Выбрать главу

Мир людей, сорвавшихся в Ташкент, обрастал всё новыми подробностями. Я чувствовала, как много значил этот период жизни для Татьяны Александровны, Малюгина, Луговского, Елены Сергеевны и даже Ахматовой. Меня продолжало снедать любопытство, но я абсолютно не понимала, как подступиться к этой истории.

У меня накапливалось всё больше вопросов, но мне некому было их задать. И тогда я стала задавать их Луговскому. Я шла по переулку от метро «Полянка», ничего не видя вокруг, и спрашивала его: что с ним случилось? От кого он спасается в Ташкенте, что за странные замыслы им владеют? Зачем он нужен этой даме, которая старше его на десять лет, вдове Булгакова?

Иногда проходили недели, и вдруг в ворохе бумаг появлялся черновик письма, без начала и конца, в котором он объяснял кому-то, как они вместе будут жить после войны и что она должна в конце концов оторваться от Булгакова, от его громкого имени, наконец перестать быть его вдовой. Оказывалось, что это набросок письма к Елене Сергеевне, где Луговской словно прояснял мне мои вопросы. Тогда я впервые почувствовала, что на том конце телефонной трубки не молчат, а просто не сразу отвечают. Но это было только начало пути.

Чтобы попасть в дом на Лаврушинском, надо было пройти по узкому Толмачевскому переулку, мимо церкви. Переулок вреза́лся в писательский дом, серой глыбой нависающий над Третьяковкой. Среди узеньких замоскворецких улочек ему было тесно и неуютно, видно, что он давно занимал чужое место, хотя со временем и оброс собственным пространством. Советские писатели ходили по этим лестницам, спускались на лифтах, выносили помойные ведра и часто заглядывали в окна друг другу, благо такую возможность открывала сама конструкция дома, сделанного буквой П. Семиэтажный сталинский дом с мраморным парадным напротив Третьяковки ничуть не уступал знаменитой галерее: за дверьми квартир разворачивались истории, драмы, трагедии, водевили, частично записанные, а чаще – никому не известные.

Обычно я шла от метро «Полянка» мимо церкви Григория Неокесарийского. Издали доносился звон круглых игрушечных часов на колокольне, затем открывался вид на Большой Каменный мост, до краев заполненный машинами. Это исток Замоскворечья. Я поворачивала направо и в Спасоналивковском переулке утыкалась в маленькую усадьбу, скорее всего, построенную еще до пожара 1812 года, похожую на крохотный театральный макет. Каждый раз мне казалось, что здесь обнажится пустота, но всё так же сиротливо открывалась с боков дранка и горестно зияли дыры в прохудившейся крыше. Потом дом завесили зеленой прозрачной тряпкой, и он стал похож на старую разбитую мебель, которую пытаются скрыть под покрывалом. Я с тоской предчувствовала, что несчастную старую мебель скоро выбросят, а из-под тряпки на ее месте вылезет очередной молодцеватый урод из стекла и бетона.

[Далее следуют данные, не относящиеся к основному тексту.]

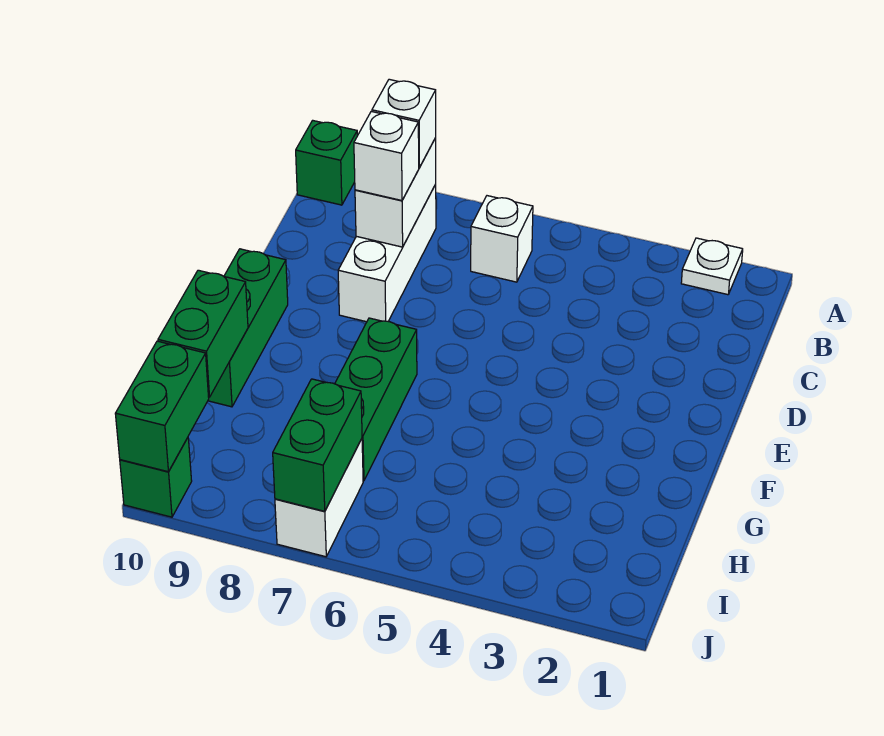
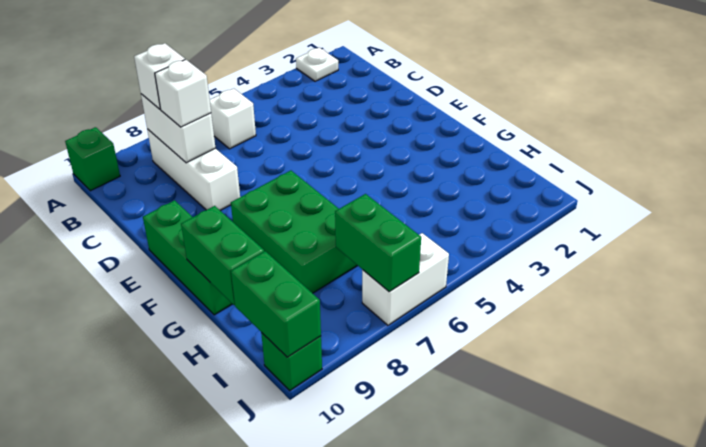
green 1x3 brick [335,318,417,481] -> green 2x3 brick [231,171,358,293]
white 1x2 brick [275,439,363,557] -> white 1x2 brick turned to [362,233,449,325]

В квартире в Лаврушинском был полный порядок, она была своего рода музеем Луговского. По стенам огромного кабинета стояли книги, многие из которых на глазах превращались в труху (они были изданы на газетной бумаге в двадцатые – тридцатые годы). Висел уже сильно стертый ковер, множество необычных предметов, безделушек со всех частей света теснилось на свободных пространствах книжных полок. Известно, что раньше стены кабинета украшала воинственная коллекция сабель, но они были давно распроданы, от них остались только темные пятна.

Мария Владимировна не жила в квартире – она разбирала бумаги, которые вдова Луговского Майя хотела превратить в его обширное собрание сочинений; однако случившаяся перестройка и нагрянувшая старость полностью разрушили ее планы.

Мария Владимировна, поощрявшая мои изыскания, по ходу дела решала свои внутренние задачи, о которых мне не сообщала. С одной стороны, она мучительно искала способ пристроить архив, свалившийся на ее голову; с другой – изучение писем и бумаг стало для нее своеобразным диалогом с умершими: с Татьяной Александровной, которую она обвиняла в гордыне и недостаточной любви к своей матери, с отцом, который, как она считала, в конце двадцатых годов обидел ее мать, и с Майей Луговской, которая неправильно обошлась с архивом отца. Каждая новая бумажка ложилась на весы ее внутреннего суда и рассматривалась под этим углом.

Она владела удивительной манерой рассказывать ярко и очень обстоятельно.

– Девичья фамилия бабушки была Олейниченко, – я вслушивалась в вязь ее слов и жалела, что не могу ничего запомнить. Я словно спала с открытыми глазами, слушая и слушая поток ее замечательной русской речи, завораживающей, текущей извилисто и бессюжетно и оттого улетающей из сознания мгновенно.